In Agile, an Epic story is a potentially large placeholder story in the backlog. Typically they will be broken down into manageable stories during grooming before they are worked on. But if you need to estimate an Epic before breaking it down, how might you do that?
Use Story Points
In Defense of Large Numbers, Mike Cohn talks about how removing the larger values from your estimation toolkit is like deciding to strike “millions” and “billions” from our vocabulary just because our bank balances are only in the thousands.
#1 Show Historical Data
Pull up a list of recently completed Epics, along with their final point value. For example, if you recently finished a “User Registration” Epic, tally up all the points from all the stories in that Epic.
You might end up with something like this:
- Password Reset, 15 points
- User Registration, 35 points
- Admin Interface, 70 points
#2 Discussion of Mocks
The next step is to view the mocks as a team. Yes, this means to need mocks. Go over every screen as a team.
- Write down a high level set of features.
- Write down how many pages/screens are involved.
- Write down any complexity you see.
- Think about any dependencies you may have.
For Epic estimation, I like to cheat a little and ask the team to agree whether this story is the same size as another Epic on the board, or whether it’s between two of the epics. That will ground planning poker.
#3 Relative Estimation
You should be ready to play planning poker. Ask the team if they are ready to estimate. Tell them that we are going to continue to use the Fibonacci sequence. As a refresher, here are the larger Fibonacci numbers:
13, 21, 34, 55, 89, 144
Assign a number of fingers to each number. For example:
13 (1), 21 (2), 34 (3), 55 (4), 89 (5), 144 (6)
Now, it’s time to vote. On the count of three, every one holds up a number of fingers simultaneously. You would be surprised how often everyone in the room holds up the same number of fingers at this point. Congratulations; you have an Epic estimate.
Remember that high level set of features you wrote down during the discussion of the mocks? You have already done 90% of the work for milestone definition, might as well take it over the finish line to de-risk your project. Reminder: the goal of milestones is to deliver (usually three) potentially shippable product increments along the way to a finished product.
Just write down labels for milestone 1, 2 and 3 on the board. Start with the most critical features, and put them in the early milestones. You will likely run out of room and have to bump features to later milestones. That’s fine! The goal is to keep the product potentially shippable; be ruthless in prioritizing only features that would block a user from getting the primary user value.

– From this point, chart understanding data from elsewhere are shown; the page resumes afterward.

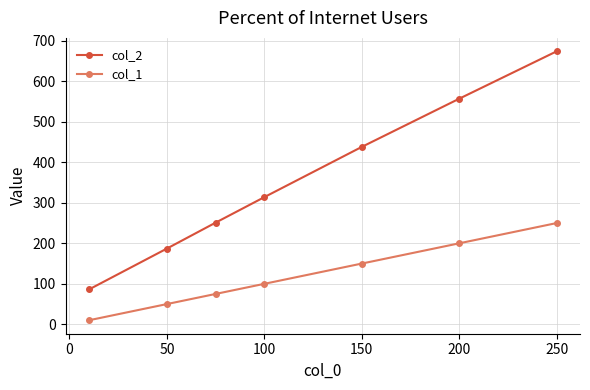

List the series in order of their peak value, highest first.

col_2, col_1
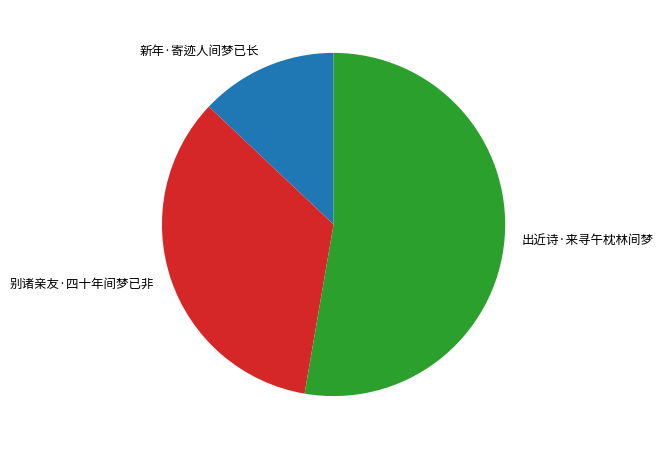

Combined, do 新年·寄迹人间梦已长 and 别诸亲友·四十年间梦已非 account for over 50%?

No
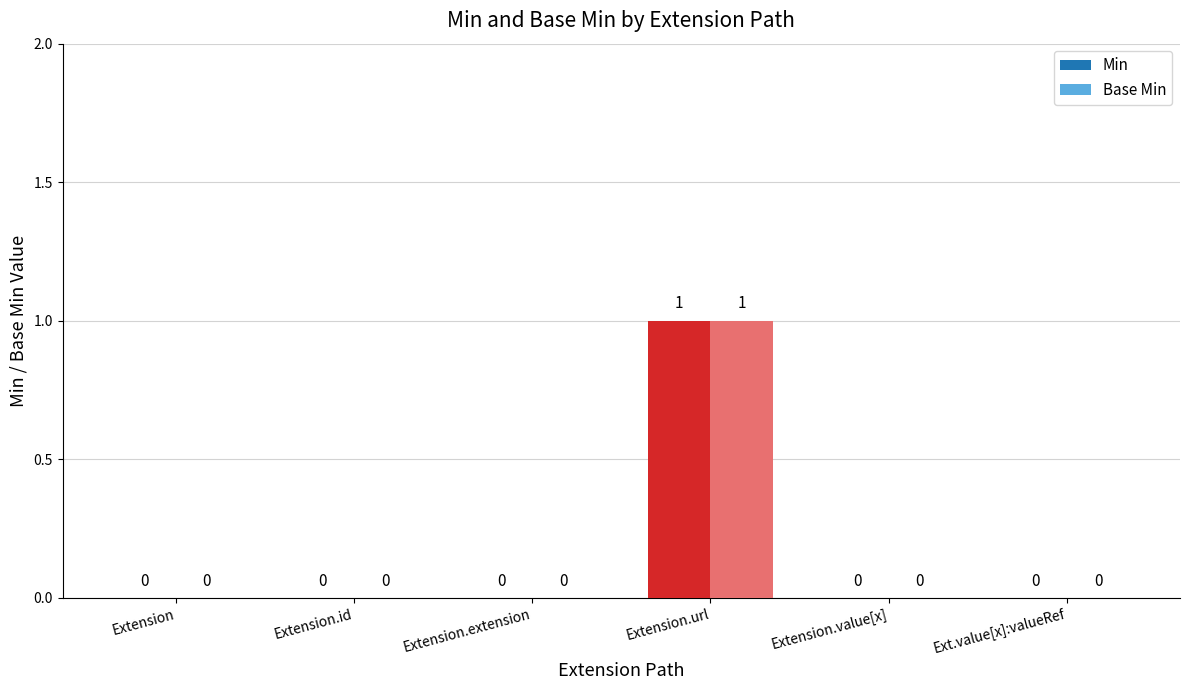

Rank the series at Extension from highest to lowest value.

Min, Base Min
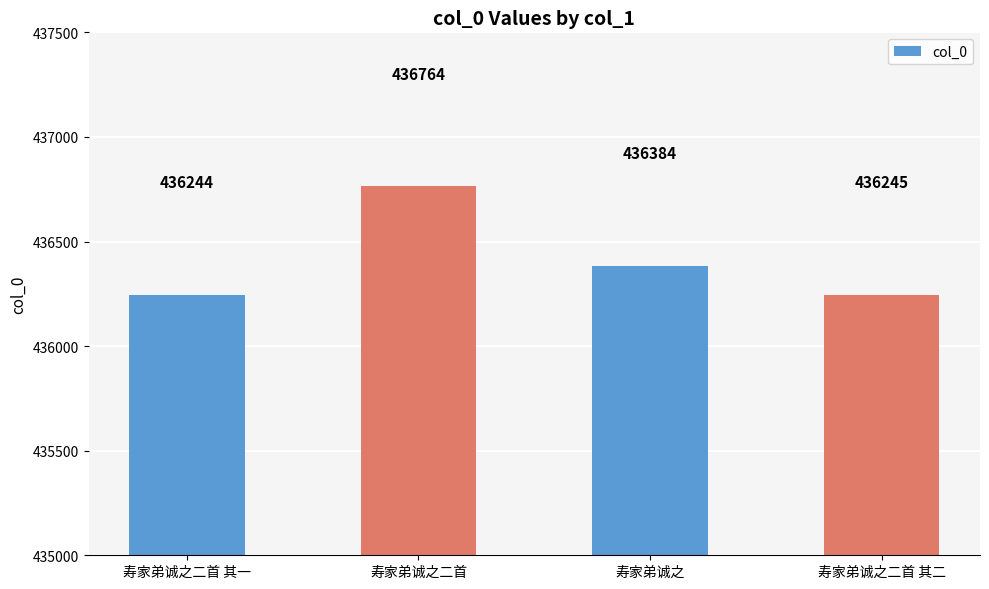

Reading right to left, what are all the values shown in this chart?

寿家弟诚之二首 其二=436245	寿家弟诚之=436384	寿家弟诚之二首=436764	寿家弟诚之二首 其一=436244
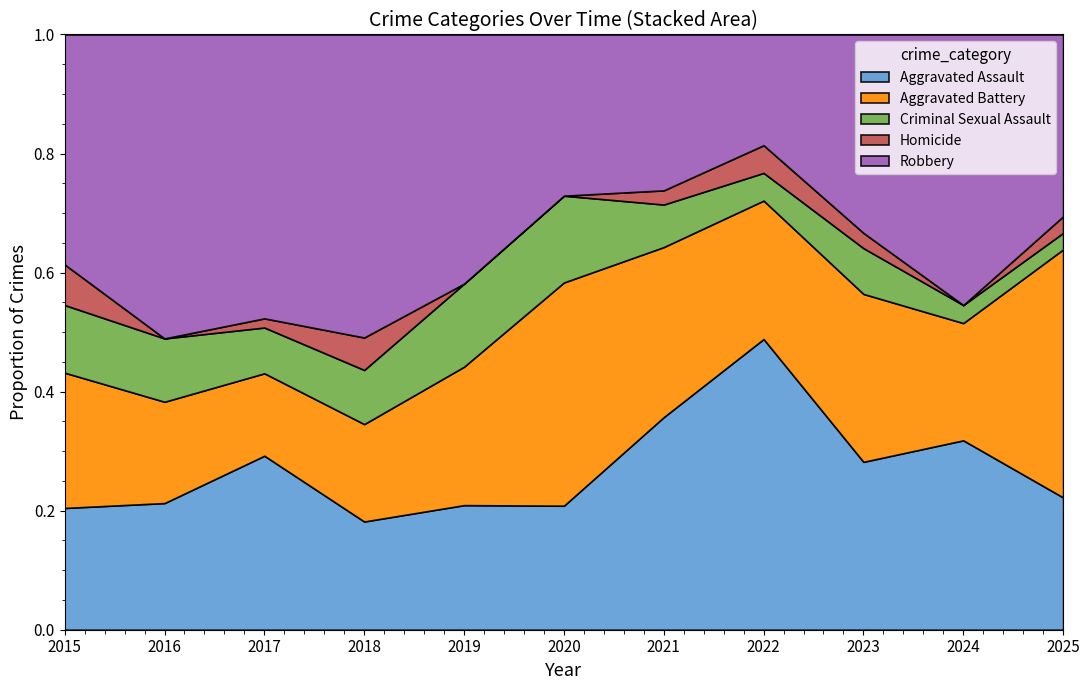

List the series in order of their peak value, highest first.

Robbery, Aggravated Assault, Aggravated Battery, Criminal Sexual Assault, Homicide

What about T-Shirt Sizing?
On common method is to assign T-Shirt sizes to stories, such as Extra Small, Small, Large, Extra Large, etc. This method has the benefit of being in a non-numerical unit. It’s very hard to hold a team accountable to a deadline around an estimate of “Large”.
This method also lends itself to relational estimation, versus absolute estimation. But, you have to hold to that bar yourself. For example, you could identify one medium sized story in the batch and randomly call it a “Medium”. Then, you can relatively estimate from there. If you do T-Shirt sizing a lot, you should present the team with some of their previous complete stories, along with their original T-Shirt sizes, to ground the discussion.
However, what if you also need to estimate how long the Epic might take in terms of time? You might be tempted to equate T-Shirt sizes directly with a number of weeks or sprints. But that’s the same thing as equating story points to hours, which is a huge no-no.